#### [Assignment]
Output only the lines below that start at the line containing "training for two years. Keith delivered" and end at the line containing "610.527.9200", with both ends kept.
········
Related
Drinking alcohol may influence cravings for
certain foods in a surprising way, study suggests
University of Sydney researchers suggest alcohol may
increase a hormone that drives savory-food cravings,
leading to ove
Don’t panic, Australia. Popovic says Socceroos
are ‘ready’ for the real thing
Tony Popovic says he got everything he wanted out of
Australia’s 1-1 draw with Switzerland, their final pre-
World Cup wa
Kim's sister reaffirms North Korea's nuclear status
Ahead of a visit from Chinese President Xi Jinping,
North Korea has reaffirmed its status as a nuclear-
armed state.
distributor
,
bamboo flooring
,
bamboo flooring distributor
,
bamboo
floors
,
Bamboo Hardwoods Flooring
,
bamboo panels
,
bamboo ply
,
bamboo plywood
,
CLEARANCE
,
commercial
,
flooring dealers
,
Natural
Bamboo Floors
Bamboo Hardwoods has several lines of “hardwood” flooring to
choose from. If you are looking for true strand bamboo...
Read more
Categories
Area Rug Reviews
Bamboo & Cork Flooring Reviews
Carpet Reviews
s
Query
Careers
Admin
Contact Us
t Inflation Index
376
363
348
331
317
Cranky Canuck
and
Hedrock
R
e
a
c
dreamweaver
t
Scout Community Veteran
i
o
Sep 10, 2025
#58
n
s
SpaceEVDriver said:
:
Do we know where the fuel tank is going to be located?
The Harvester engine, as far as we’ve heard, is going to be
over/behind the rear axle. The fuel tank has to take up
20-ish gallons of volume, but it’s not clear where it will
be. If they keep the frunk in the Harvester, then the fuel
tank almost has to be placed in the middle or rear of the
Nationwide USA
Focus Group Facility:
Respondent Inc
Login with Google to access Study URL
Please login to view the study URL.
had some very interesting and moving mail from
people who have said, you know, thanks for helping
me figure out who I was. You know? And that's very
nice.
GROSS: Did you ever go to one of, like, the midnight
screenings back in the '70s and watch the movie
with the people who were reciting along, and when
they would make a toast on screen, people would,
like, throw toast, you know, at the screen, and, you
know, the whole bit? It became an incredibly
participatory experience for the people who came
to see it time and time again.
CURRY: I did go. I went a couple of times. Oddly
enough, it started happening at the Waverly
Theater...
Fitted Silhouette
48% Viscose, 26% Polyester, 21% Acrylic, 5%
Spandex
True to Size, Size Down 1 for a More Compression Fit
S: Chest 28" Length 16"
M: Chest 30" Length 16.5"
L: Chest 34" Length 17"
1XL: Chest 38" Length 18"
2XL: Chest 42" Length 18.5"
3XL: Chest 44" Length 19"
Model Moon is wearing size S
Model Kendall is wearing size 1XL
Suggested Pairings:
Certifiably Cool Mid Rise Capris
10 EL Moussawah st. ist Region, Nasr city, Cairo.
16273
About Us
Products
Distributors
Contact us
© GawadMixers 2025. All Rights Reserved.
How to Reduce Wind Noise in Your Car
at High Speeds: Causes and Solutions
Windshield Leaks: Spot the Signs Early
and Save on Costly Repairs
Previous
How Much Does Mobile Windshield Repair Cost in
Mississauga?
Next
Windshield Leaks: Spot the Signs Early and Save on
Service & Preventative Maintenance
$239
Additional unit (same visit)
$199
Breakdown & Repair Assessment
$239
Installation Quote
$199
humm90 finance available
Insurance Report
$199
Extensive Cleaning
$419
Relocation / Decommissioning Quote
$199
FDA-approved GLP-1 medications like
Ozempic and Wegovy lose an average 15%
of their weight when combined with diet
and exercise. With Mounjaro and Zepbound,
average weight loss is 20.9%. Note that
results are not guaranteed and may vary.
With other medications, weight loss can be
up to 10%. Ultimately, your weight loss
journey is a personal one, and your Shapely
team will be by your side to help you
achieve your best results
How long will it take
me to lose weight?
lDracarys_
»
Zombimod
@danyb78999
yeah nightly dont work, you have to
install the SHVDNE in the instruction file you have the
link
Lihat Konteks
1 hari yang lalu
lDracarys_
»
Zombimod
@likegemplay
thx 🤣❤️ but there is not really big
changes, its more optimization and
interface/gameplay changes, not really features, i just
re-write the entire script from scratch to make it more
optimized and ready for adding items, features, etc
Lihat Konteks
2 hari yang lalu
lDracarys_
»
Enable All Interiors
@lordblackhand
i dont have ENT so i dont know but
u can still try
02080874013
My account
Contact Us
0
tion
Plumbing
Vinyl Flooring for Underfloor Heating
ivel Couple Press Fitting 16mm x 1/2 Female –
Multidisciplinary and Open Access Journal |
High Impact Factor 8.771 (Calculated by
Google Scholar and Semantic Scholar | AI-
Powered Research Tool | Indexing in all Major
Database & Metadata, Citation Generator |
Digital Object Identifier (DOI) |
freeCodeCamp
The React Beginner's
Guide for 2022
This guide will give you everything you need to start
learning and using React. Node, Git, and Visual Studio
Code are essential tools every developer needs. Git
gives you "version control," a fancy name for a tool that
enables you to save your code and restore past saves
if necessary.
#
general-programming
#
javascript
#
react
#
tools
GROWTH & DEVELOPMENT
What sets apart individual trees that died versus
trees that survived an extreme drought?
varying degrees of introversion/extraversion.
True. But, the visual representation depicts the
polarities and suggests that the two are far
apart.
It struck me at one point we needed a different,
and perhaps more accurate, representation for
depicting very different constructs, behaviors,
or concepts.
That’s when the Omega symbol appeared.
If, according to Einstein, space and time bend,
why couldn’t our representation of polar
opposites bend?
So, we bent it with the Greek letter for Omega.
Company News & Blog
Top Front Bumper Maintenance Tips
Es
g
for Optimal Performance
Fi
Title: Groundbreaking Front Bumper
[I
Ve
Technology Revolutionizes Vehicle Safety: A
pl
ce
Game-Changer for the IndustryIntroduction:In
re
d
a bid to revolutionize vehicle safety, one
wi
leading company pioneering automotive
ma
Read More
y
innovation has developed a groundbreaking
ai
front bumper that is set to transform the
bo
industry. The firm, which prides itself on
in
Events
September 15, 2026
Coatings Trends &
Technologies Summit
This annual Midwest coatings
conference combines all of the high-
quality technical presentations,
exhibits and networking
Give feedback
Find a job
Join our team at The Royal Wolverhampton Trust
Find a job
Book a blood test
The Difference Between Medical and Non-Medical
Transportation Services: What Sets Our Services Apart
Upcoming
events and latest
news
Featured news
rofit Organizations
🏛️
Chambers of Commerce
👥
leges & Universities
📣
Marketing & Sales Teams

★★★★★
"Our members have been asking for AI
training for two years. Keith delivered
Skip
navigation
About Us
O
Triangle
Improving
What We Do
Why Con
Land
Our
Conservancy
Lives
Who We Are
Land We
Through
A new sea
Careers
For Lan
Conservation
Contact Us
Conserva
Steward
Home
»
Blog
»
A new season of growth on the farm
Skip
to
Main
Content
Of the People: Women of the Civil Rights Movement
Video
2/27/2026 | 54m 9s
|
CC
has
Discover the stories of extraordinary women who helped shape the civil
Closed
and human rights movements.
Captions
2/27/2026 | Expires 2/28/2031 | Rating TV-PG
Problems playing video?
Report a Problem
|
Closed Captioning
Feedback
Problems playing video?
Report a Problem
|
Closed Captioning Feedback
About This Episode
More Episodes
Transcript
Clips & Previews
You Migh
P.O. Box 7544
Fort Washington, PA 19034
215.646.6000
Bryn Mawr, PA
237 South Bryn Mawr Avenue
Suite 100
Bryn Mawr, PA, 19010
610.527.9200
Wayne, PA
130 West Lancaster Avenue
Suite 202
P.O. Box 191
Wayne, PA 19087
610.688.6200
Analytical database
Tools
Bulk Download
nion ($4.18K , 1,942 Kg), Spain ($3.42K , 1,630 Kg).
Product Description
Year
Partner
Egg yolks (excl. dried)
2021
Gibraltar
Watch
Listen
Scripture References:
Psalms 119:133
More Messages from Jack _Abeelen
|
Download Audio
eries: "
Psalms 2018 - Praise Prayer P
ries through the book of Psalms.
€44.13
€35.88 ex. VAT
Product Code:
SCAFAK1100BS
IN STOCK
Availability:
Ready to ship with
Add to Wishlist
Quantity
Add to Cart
········
#### [Exercise solution]
training for two years. Keith delivered
Skip
navigation
About Us
O
Triangle
Improving
What We Do
Why Con
Land
Our
Conservancy
Lives
Who We Are
Land We
Through
A new sea
Careers
For Lan
Conservation
Contact Us
Conserva
Steward
Home
»
Blog
»
A new season of growth on the farm
Skip
to
Main
Content
Of the People: Women of the Civil Rights Movement
Video
2/27/2026 | 54m 9s
|
CC
has
Discover the stories of extraordinary women who helped shape the civil
Closed
and human rights movements.
Captions
2/27/2026 | Expires 2/28/2031 | Rating TV-PG
Problems playing video?
Report a Problem
|
Closed Captioning
Feedback
Problems playing video?
Report a Problem
|
Closed Captioning Feedback
About This Episode
More Episodes
Transcript
Clips & Previews
You Migh
P.O. Box 7544
Fort Washington, PA 19034
215.646.6000
Bryn Mawr, PA
237 South Bryn Mawr Avenue
Suite 100
Bryn Mawr, PA, 19010
610.527.9200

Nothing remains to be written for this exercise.